*Instructions for the task*: Your answer needs to include each line of the records in which the string "pixels" can be found.

*Task material*:

>>>

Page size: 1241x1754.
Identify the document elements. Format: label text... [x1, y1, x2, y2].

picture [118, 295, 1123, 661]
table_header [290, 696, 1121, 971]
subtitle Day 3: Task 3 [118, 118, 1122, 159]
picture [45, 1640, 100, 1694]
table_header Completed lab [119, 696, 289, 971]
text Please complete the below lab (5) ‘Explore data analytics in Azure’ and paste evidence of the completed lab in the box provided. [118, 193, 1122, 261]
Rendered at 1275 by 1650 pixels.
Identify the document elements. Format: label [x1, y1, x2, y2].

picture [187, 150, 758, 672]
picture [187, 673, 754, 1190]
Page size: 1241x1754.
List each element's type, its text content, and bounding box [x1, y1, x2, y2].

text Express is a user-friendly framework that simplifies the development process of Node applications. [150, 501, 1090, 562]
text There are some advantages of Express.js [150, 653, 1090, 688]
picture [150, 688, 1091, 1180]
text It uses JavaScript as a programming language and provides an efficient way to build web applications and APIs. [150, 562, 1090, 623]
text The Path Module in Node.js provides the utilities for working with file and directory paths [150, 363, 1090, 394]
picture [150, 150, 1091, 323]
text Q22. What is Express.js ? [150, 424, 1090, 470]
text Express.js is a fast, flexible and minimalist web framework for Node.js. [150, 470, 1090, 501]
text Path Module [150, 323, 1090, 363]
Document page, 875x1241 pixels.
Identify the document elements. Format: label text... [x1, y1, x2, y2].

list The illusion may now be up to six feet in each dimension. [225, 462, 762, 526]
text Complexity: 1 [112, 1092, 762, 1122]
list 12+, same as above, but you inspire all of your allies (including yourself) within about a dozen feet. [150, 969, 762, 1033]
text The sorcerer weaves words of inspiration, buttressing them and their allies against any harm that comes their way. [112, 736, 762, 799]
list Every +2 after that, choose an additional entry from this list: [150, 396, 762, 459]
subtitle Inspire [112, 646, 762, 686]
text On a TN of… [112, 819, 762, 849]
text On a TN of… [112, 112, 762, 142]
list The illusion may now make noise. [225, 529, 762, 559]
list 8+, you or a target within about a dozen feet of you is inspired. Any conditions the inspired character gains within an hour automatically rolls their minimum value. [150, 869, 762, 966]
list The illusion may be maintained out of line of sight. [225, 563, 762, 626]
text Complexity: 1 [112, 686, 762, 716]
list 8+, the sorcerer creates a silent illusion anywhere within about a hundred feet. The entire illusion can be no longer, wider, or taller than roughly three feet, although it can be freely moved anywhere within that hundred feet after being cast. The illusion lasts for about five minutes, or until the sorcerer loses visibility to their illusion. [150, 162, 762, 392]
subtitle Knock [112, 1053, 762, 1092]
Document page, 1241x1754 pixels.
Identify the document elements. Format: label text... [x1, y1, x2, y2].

<<<

*Answer box*:
Rendered at 1275 by 1650 pixels.
Document page, 875x1241 pixels.
Document page, 1241x1754 pixels.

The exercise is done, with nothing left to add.